If lawmakers don't repeal the law, known as HB2, the NCAA will reject the state's more than 100 bids to host championship college sports events over the next five years.
The ultimatum was revealed in a statement from Greater Raleigh Sports Alliance executive director Scott Dupree around noon on Tuesday.
"I have confirmed with a contact very close to the NCAA that its deadline for HB2 is 48 hours from now," Dupree said in the statement, according to local news reports.
"If HB2 has not been resolved by that time, the NCAA will have no choice but to move forward without the North Carolina bids. The NCAA has already delayed the bid review process once and has waited as long as it possibly can, and now it must finalize all championship site selections through spring of 2022."
The report comes less than a week after the NCAA confirmed North Carolina's 133 bids were on the chopping block. In a statement last week, the NCAA said HB2 did not assure "a safe, healthy, discrimination free atmosphere for all those watching and participating in our events."
Passed just over a year ago, HB2 blocks LGBT protections and forces transgender people to use the bathroom that aligns with their biological sex.
The law already cost the Tar Heel State more than a dozen marquee college sports events for the current academic year, after the NCAA and Atlantic Coast Conference relocated several championship events last summer.
Should the NCAA follow through on its ultimatum, it would strike one of the heaviest blows yet to the state economy — which will suffer nearly $4 billion in financial losses because of the law, according to an Associated Press estimate. The figure factors in losses from frozen business expansions, canceled concerts, and relocated business conventions, all attributed to HB2.

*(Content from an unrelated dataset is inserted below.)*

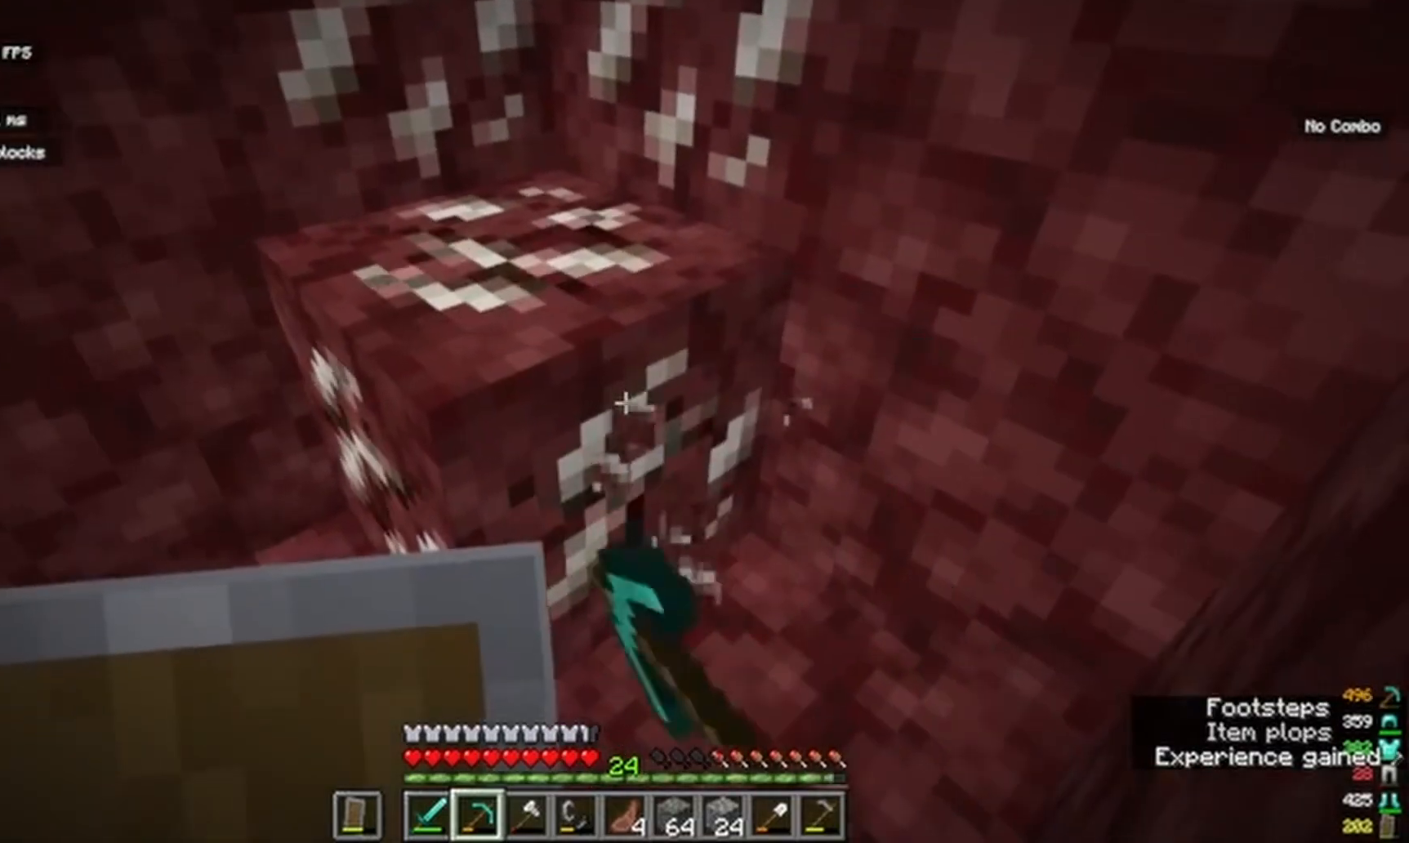
{"keys": [], "mouse": ["left"], "events": []}
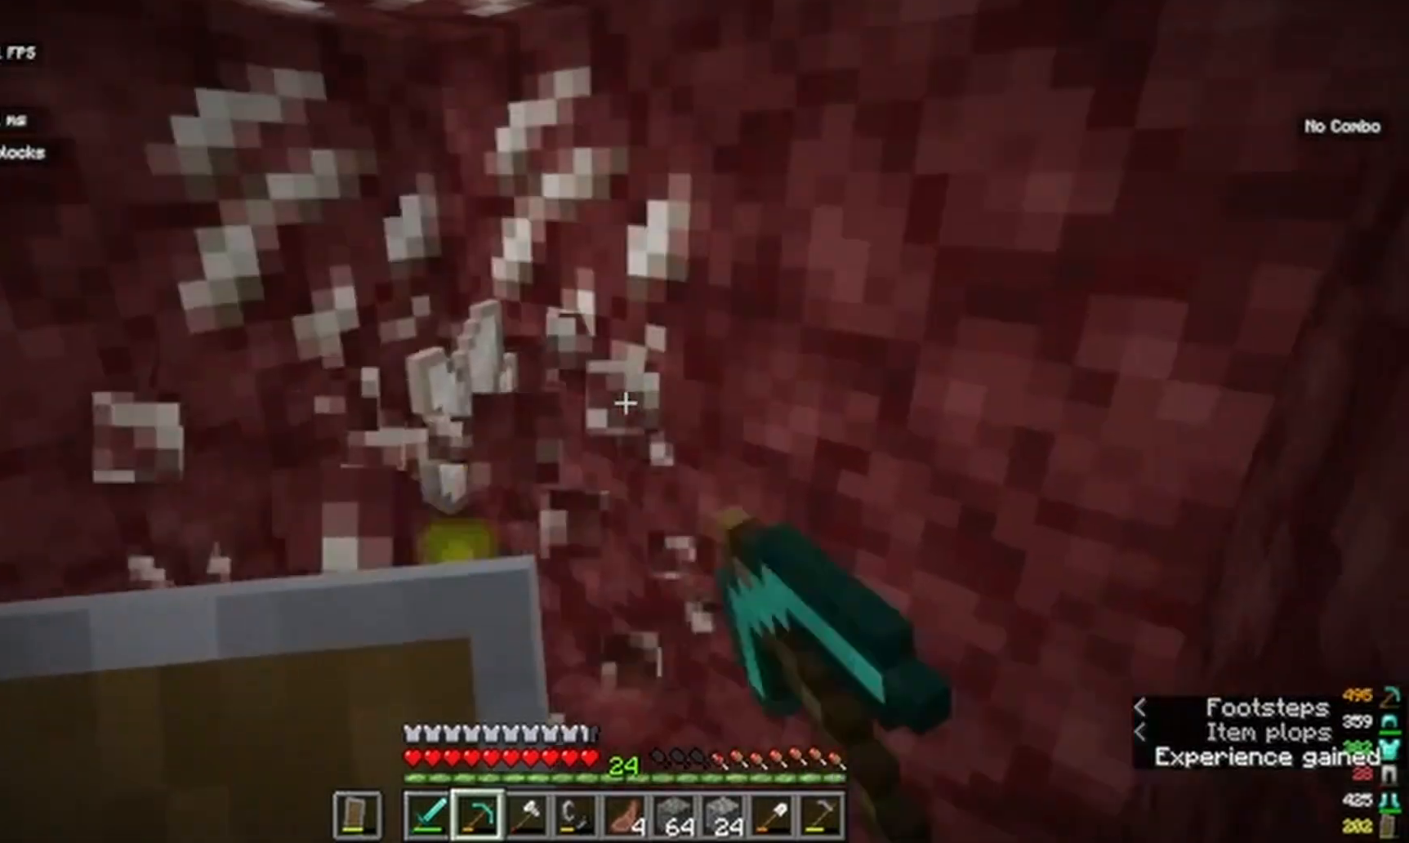
{"keys": [], "mouse": ["left"]}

Lawmakers on both sides of the aisle have expressed a desire to repeal the law, however they have disagreed on how far it should be scaled back. One proposal, floated by state Republicans, would repeal the law while limiting local governments' ability to protect LGBT residents, according to WBTV.
It is unclear whether such a compromise would satisfy the NCAA. Democrats have called for a full repeal of the law.
After Dupree released his statement on the NCAA deadline, he released a joint statement with Dennis Edwards, president and CEO of the Visit Raleigh tourism group, in which they urged lawmakers to solve the crisis while avoiding the appearance of favoring one outcome.
"We will not endorse any one bill," the pair said in their statement. "We simply seek a swift compromise that will allow us to begin to repair the reputation of our region and state."